The biophysical environment
A conducive biophysical environment is necessary for smallholder farmers to achieve optimal yields that are required for secured food and improved livelihoods. Such an environment includes available arable land, fertile soils, adequate water, favourable climatic conditions, flora and fauna.
Land availability is a basic requirement to be successful in farming (Deville et al., 2002). High population growth rates and certain socio-cultural factors have, however, been limiting factors to land access in most of the developing world. For example, several studies have indicated gender bias in access to land for agriculture (Neumayer, 2014; AGRA, 2013). In many SSA countries, men are the predominant agricultural land owners (Deininger et al., 2015), while women can only work on their husband’s land.
Favourable climatic conditions are important biophysical factors for successful farming. Rainfed agriculture is dominant in smallholder agricultural systems. This means that farmers are dependent on the weather for the right quantity of water (rain) and sunshine (temperature), which are important prerequisites for crop growth. In recent years, a shift in the onset of rains, unpredictable rainfall patterns, increased in-season droughts and floods and reduction in annual rainfall totals (Lacombe et al., 2012; Laux et al., 2008) have negatively affected smallholder farmers in some of the world’s poorest regions. For example, in-season droughts can have grave consequences for food security due to lack of facilities for supplemental irrigation (Oweis and Hachum, 2009). Similarly, recent floods have destroyed food crops and other properties, further impoverishing the already poor farmers (Asare-Kyei et al., 2015).
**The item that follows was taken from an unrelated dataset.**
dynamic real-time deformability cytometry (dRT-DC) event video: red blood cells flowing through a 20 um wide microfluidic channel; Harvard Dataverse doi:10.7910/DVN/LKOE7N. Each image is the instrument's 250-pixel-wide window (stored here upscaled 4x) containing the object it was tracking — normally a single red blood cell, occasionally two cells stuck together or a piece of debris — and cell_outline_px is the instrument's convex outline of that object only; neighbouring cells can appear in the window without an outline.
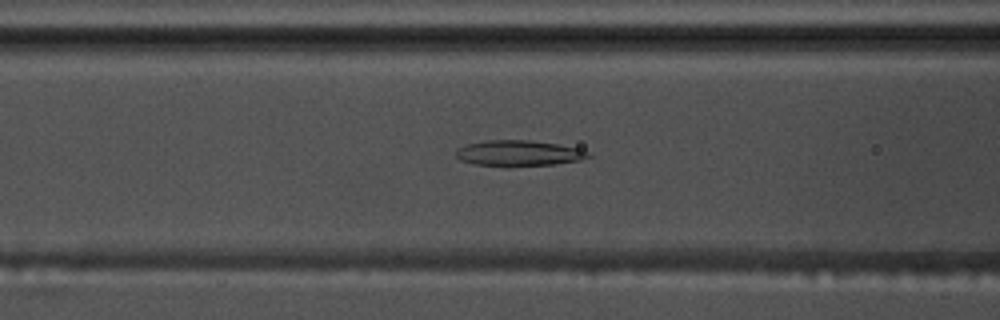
{"species": "common noctule bat (a hibernating species)", "species_latin": "Nyctalus noctula", "temperature_condition": "warm", "stored_images_in_passage": 56, "camera_frame_rate_fps": 3000, "um_per_image_px": 0.085, "animal": {"sex": "male", "body_mass_g": 17.5, "forearm_length_mm": 52.3}, "frame": {"image": 1, "passage_image": 23, "time_ms": 7.333, "image_size_px": [1000, 320], "cell_outline_px": [[592, 156], [580, 160], [556, 164], [476, 164], [460, 160], [456, 156], [456, 148], [468, 144], [488, 140], [528, 140], [556, 144], [576, 148], [588, 152]], "centroid_in_image_um": [44.09, 12.99], "position_along_channel_um": 122.5, "area_um2": 18.96}}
Farm soils must be fertile and have the requisite nutrients for crop development to attain high yields. Successful farming requires regular application of nutrients (fertilizer) to the soil as its nutrients get depleted. But the low economic status of smallholder farmers presents a challenge in the purchase and regularly application of fertilizer (AGRA, 2013). Vlek et al. (2008) classified 65% of the land area in SSA as degraded. This, coupled with a reduction in fallow periods and continuous cultivation, has resulted in poor soils and low yields for smallholder farmers mostly in SSA (Bationo et al., 2007; Enyong et al., 1999). Farmers who practice integrated crop-livestock systems, however, are able to apply manure on their plots, although this is insufficient to provide the nutrients that are required for optimal yields (Bationo and Mokwunye, 1991).
In addition to low nutrient application, soil erosion and pollution constitute other sources of biophysical vulnerability to smallholder farmers. The increased use of marginal lands (due to pressure on available land resources) for agriculture results in the washing away of top soil and depletion of residual nutrients. Recurrent bush fires also degrade the arable land and reduce yield potential (Eriksen, 2007). Further, uncontrolled use of pesticides, especially on cotton and irrigated fields, have been found to be an important source of soil and pollution (Ouédraogo et al., 2009; Toé et al., 2000; Williamson et al., 2008).
In recent years, poor land access and infertile soils have induced human migration within some regions in developing countries. In West Africa for instance, there is increased migration of farmers and nomads from the drought affected Sahelian agro-ecological zone to the more humid Sudanian savanna areas in search of productive lands for farming and livestock raising (Ouedraogo et al., 2010; Paré et al., 2008). This puts a further strain on the land, and results in further soil degradation.